La estrecha escalinata atravesaba toda la estructura como rehuyéndola y finalizaba en una terraza alta y central. Después de semanas siguiendo su recorrido con la vista me había decidido a subirla. ¡Maldita hiedra metálica! Lo hice con algo de ansiedad, desandando tres escalones por cada uno avanzado; temía cualquier respuesta tanto como la deseaba. También sopesé la opción de ser expulsado de allí con maneras no muy sureñas, arrestado, vituperado en voraces tribunales, ahorcado pendular sobre la meseta desnuda. Aquello, sin embargo, me atormentaba menos. Atravesé media terraza para acercarme a una muchacha algo separada del núcleo de investigadores. Me vió y sentí que leía en mi cara hasta los más remotos capítulos de mi niñez. En lugar de alertar de mi presencia, se quitó las lentes oscuras y contestó grave a la pregunta.

–Caemos. Hacia la derecha.

Tras varias capturas y sendos análisis, los cristales combados no mentían: el horizonte no era tal. Desde la costa del Tragal se divisaban la nieve y las cosechas, los cerros y la selva; el archipiélago, las cuevas, la tundra y todas las estrellas. Pero un enorme ojo extranjero sobre el raso azul afirmaba que la línea era una farsa. Que los navíos contaban con más que el viento a favor o en contra. Que nuestra esfera ladeaba y, probablemente, vertíamos mar al espacio.

Reajusté el enfoque para mirar al océano. Era una foto conocida y a la vez inédita. La sometí a examen con la ingenua voluntad de percibir en ella el secreto de su ángulo. Estéril tarea para un viejo lagarto.

Medité sobre las vidas que habían quedado huérfanas de confín. También sobre los relatos manchados por el uso incorrecto de la palabra horizonte.
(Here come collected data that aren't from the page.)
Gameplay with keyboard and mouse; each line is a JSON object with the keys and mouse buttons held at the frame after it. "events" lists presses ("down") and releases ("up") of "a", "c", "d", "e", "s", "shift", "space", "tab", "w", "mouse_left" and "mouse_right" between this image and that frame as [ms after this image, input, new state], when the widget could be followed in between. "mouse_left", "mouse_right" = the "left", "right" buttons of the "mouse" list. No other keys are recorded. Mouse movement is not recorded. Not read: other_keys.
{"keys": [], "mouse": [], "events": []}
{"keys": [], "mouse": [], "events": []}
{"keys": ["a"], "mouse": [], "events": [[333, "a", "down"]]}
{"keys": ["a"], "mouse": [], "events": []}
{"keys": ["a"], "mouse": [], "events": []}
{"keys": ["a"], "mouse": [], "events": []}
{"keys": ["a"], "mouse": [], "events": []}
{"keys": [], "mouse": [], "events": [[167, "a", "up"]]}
Vi en ellos la fraudulenta interpretación de sus lectores y las ruinosas consecuencias en nuestra comprensión del orbe. A estas ideas les sucedieron imágenes de capitales en costra y decadencia, de ciudadanos orientales respirando a través de máscaras, de derribos en el trópico, moscas amenizando la hambruna y varios fotogramas difusos de El Séptimo Sello. Era la humanidad deshaciéndose, pero no en tiempos distintos, ni con diverso final; el hundimiento era coral, arrastrados todos hacia el precipicio por un horizonte transfigurado en ladera. Ambicioso videoclip. Exótica pena.

Hacía años que me rondaba la sensación de que todas las buenas historias ya habían sido contadas. No podía estar más equivocado. Aquella mañana brotaba ante mí un nuevo epílogo bíblico necesitado de apóstol; asumí la responsabilidad de anunciar los hechos a los hombres y me entregué al íntimo gozo de verme escrito con trazo espeso en la celulosa de los siglos.

–¡Seguridad!

Gritaron unánimes varios investigadores. Pronto despertaron las sirenas. La muchacha sostuvo en mí su mirada durante lo poco que tardó en esposarme la guardia de Engëlmann. Entonces me supe juzgado como otro cualquiera, recolocado en la hilera de los tipos corrientes por codiciar un significado inmortal.